**Exercise**
Only lines holding the string "github" are wanted; copy each one from the material.

**Task input**
+ + +
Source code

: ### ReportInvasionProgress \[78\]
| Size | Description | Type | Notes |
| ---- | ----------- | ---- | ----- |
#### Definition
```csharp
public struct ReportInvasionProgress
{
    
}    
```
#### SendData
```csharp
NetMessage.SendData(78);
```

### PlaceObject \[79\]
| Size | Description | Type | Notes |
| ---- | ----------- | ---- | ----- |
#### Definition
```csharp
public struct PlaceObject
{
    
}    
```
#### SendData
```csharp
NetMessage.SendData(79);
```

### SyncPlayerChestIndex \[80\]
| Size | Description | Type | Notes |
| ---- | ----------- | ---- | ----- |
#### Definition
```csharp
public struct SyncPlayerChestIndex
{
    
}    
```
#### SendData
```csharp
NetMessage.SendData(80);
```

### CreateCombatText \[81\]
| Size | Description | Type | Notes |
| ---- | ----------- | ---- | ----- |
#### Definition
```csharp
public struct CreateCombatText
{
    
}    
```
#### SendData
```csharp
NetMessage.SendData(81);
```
+ + +
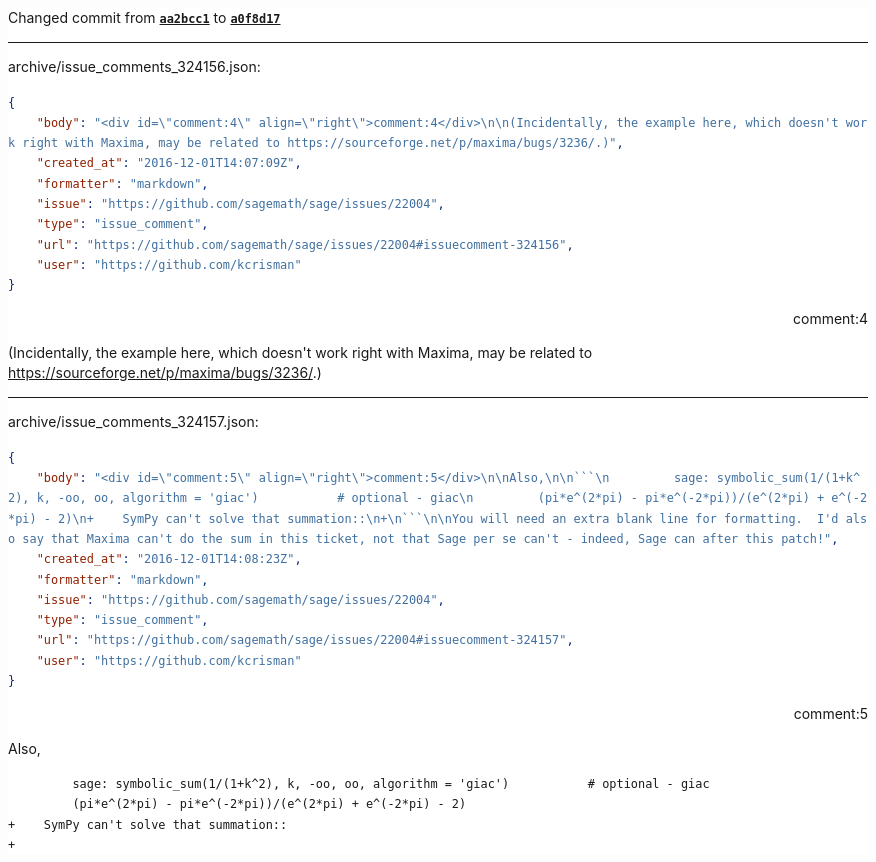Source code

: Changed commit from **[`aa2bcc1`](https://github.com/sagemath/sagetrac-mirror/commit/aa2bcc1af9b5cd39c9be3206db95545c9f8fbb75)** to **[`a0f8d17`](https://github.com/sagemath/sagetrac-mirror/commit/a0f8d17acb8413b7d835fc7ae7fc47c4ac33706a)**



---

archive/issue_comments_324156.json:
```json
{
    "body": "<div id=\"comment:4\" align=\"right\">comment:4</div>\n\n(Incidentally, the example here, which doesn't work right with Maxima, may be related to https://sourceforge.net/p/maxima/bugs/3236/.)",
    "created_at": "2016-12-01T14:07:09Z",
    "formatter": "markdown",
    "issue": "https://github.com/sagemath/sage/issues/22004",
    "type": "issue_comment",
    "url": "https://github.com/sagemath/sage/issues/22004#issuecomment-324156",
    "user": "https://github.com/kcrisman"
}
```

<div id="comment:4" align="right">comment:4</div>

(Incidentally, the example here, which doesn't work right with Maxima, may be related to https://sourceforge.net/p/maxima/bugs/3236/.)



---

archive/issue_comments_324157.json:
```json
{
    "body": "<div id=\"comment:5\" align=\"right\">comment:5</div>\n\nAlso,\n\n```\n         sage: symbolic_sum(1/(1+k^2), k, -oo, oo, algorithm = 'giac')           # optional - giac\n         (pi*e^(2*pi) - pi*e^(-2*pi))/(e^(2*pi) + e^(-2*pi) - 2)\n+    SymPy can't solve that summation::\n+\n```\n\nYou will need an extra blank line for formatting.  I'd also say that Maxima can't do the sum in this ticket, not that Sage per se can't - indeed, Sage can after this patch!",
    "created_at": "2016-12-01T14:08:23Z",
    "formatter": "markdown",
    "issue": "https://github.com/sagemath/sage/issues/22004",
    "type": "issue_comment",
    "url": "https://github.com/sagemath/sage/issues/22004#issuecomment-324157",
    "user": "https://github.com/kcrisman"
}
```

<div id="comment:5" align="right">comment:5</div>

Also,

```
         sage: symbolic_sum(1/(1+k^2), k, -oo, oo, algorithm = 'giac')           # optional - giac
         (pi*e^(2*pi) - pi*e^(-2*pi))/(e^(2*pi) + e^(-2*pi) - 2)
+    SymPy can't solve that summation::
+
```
+ + +
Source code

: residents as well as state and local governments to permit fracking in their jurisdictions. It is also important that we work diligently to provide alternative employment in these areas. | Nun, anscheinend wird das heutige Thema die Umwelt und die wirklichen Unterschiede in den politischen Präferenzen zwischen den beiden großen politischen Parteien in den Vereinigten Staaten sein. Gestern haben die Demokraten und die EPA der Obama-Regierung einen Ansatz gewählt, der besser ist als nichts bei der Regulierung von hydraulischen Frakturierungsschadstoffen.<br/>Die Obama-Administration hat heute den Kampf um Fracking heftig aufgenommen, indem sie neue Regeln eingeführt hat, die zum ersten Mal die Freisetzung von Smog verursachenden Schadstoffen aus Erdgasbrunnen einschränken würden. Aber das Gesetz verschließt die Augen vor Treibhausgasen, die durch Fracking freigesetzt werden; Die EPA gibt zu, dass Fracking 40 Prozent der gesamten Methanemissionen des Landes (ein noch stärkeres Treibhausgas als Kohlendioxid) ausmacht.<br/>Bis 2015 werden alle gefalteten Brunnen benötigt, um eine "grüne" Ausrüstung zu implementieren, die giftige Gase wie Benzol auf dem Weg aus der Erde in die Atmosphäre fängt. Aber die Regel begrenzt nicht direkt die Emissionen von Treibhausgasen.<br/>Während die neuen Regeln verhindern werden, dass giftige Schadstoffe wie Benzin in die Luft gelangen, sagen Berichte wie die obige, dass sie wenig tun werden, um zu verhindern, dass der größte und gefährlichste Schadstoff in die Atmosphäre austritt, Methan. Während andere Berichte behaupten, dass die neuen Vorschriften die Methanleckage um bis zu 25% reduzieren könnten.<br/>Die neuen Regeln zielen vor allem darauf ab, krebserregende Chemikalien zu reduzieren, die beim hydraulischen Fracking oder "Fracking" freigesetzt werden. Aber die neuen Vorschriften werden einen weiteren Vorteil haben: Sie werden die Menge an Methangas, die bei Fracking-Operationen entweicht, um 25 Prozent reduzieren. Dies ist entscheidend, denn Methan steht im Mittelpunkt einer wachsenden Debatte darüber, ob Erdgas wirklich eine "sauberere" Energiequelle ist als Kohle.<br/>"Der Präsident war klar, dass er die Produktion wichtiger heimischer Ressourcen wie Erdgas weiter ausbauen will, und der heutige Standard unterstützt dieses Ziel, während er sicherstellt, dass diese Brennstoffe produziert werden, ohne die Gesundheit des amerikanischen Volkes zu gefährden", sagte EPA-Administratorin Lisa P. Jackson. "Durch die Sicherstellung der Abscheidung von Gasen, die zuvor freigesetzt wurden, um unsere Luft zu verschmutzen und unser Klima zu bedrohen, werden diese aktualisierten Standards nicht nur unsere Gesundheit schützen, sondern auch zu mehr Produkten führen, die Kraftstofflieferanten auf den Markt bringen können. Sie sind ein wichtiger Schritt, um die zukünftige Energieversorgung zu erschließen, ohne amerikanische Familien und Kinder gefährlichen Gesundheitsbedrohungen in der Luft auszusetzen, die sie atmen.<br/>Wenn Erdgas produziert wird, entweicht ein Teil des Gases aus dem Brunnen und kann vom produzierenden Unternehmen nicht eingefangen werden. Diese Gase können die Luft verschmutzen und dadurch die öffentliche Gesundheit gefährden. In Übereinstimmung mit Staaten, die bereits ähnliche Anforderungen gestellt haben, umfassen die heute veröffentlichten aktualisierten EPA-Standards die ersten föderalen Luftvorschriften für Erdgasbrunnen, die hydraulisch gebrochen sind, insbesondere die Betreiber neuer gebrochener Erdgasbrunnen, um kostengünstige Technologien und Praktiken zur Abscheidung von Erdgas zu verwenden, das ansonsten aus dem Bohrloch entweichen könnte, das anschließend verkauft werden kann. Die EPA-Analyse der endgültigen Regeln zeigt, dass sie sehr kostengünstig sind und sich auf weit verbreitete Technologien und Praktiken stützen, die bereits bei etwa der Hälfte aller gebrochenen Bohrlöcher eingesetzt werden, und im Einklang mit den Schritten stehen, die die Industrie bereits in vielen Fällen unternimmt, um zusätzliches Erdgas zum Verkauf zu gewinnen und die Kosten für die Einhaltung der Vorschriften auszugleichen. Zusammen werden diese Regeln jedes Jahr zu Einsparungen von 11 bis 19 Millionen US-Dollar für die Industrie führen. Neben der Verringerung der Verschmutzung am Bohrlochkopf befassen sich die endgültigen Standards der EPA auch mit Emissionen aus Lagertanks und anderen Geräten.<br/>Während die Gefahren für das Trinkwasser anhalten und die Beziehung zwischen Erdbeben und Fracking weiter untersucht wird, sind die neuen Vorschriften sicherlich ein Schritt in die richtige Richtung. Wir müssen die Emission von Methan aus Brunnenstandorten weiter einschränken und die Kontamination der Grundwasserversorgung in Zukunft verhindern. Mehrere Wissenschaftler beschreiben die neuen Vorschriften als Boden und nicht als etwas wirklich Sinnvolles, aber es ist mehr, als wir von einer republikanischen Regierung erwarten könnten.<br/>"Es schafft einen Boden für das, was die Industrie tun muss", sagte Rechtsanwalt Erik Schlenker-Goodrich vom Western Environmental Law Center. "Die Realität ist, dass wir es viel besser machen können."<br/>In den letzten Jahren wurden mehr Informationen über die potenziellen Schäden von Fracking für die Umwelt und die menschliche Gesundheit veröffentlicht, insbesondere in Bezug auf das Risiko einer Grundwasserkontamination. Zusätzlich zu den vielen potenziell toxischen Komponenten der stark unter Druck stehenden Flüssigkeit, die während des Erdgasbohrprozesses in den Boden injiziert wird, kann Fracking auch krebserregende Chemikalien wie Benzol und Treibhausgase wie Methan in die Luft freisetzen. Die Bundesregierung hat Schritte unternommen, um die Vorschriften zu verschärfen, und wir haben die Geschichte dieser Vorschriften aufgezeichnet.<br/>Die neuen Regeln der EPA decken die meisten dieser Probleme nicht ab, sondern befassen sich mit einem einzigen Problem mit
+ + +
**Answer for the task**
: Changed commit from **[`aa2bcc1`](https://github.com/sagemath/sagetrac-mirror/commit/aa2bcc1af9b5cd39c9be3206db95545c9f8fbb75)** to **[`a0f8d17`](https://github.com/sagemath/sagetrac-mirror/commit/a0f8d17acb8413b7d835fc7ae7fc47c4ac33706a)**
    "issue": "https://github.com/sagemath/sage/issues/22004",
    "url": "https://github.com/sagemath/sage/issues/22004#issuecomment-324156",
    "user": "https://github.com/kcrisman"
    "issue": "https://github.com/sagemath/sage/issues/22004",
    "url": "https://github.com/sagemath/sage/issues/22004#issuecomment-324157",
    "user": "https://github.com/kcrisman"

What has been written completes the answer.